5. Why Plants Still Use NAS (Reality from the Field)

Let’s be fair and technical:

🔸 Legacy specifications

Old procedures, manuals, and contracts still reference NAS

🔸 Habit & familiarity

Technicians and engineers are “used to NAS numbers”

🔸 Dual reporting from labs

Some labs still provide:

• ISO 4406
• NAS 1638
  ➡️ to “keep everyone happy”

6. What Should Be Done Instead

✔️ Step 1 — Eliminate NAS from Reporting

• Remove from lab reports
• Remove from KPIs
• Remove from acceptance criteria

✔️ Step 2 — Standardize on ISO 4406

Define targets like:

• Turbine oil:
  • 16/14/11 or cleaner
• Servo valve systems:
  • 14/12/9 or cleaner

✔️ Step 3 — Link Cleanliness to Failure Modes

Instead of saying:

“NAS 7 is acceptable”

Say:

• “Particles >14 µm must be controlled to prevent servo valve sticking”
• “Particles >6 µm impact bearing wear and varnish interaction”

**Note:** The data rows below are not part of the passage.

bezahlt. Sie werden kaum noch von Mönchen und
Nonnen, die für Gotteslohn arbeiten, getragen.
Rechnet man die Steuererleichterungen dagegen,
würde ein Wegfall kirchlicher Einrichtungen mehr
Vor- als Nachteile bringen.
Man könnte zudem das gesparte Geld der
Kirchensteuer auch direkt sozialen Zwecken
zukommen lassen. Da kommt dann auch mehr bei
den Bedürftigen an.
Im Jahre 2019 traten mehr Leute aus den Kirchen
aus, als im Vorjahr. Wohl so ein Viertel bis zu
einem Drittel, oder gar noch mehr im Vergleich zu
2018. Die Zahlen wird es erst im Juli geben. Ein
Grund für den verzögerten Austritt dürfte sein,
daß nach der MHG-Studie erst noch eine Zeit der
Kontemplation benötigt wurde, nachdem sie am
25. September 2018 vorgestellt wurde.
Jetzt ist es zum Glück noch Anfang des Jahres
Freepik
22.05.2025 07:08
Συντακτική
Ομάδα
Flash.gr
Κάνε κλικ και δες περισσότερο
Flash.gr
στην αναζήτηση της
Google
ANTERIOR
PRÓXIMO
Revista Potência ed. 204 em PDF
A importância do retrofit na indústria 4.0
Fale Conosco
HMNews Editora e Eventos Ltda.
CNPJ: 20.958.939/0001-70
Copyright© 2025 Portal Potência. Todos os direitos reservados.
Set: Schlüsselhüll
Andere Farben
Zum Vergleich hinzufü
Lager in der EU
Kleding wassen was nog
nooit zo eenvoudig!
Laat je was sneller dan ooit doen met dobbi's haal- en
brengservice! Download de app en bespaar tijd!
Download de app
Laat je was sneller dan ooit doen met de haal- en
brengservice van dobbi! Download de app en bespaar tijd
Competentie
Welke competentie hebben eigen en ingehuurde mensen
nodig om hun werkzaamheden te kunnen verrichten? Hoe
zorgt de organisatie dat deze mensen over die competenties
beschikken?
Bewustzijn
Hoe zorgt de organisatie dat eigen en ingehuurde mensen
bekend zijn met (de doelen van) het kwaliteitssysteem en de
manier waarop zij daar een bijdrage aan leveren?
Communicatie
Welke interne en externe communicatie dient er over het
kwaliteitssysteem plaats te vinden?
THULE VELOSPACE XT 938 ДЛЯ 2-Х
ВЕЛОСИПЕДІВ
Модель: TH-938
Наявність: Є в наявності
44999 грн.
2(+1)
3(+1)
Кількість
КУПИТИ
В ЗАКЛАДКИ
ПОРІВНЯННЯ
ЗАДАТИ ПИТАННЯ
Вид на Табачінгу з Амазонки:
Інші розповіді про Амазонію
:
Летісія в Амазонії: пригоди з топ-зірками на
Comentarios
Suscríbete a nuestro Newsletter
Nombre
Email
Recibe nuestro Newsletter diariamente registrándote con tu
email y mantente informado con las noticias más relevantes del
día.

✔️ Step 4 — Educate the Organization

This is critical:

• Maintenance
• Reliability
• Lab personnel
• Procurement

➡️ Cleanliness must be understood as a risk parameter, not just a number

7. Final Technical Verdict

Your statement:

“Never use NAS again — it is obsolete.”

✔️ From a modern reliability and turbomachinery lubrication perspective, this is technically justified.

However, a more diplomatic and strategic version in the field would be:

“NAS 1638 served its purpose historically, but ISO 4406 provides far more meaningful and actionable data for modern equipment reliability. We should transition fully to ISO-based cleanliness control.”

🔚 Closing Thought (Khash-Level Insight)

In today’s turbomachinery:

• Clearances are in microns
• Varnish layers are in microns
• Failure mechanisms are driven by microns

And yet…

👉 NAS tries to summarize everything into one number

That alone is enough reason to retire it.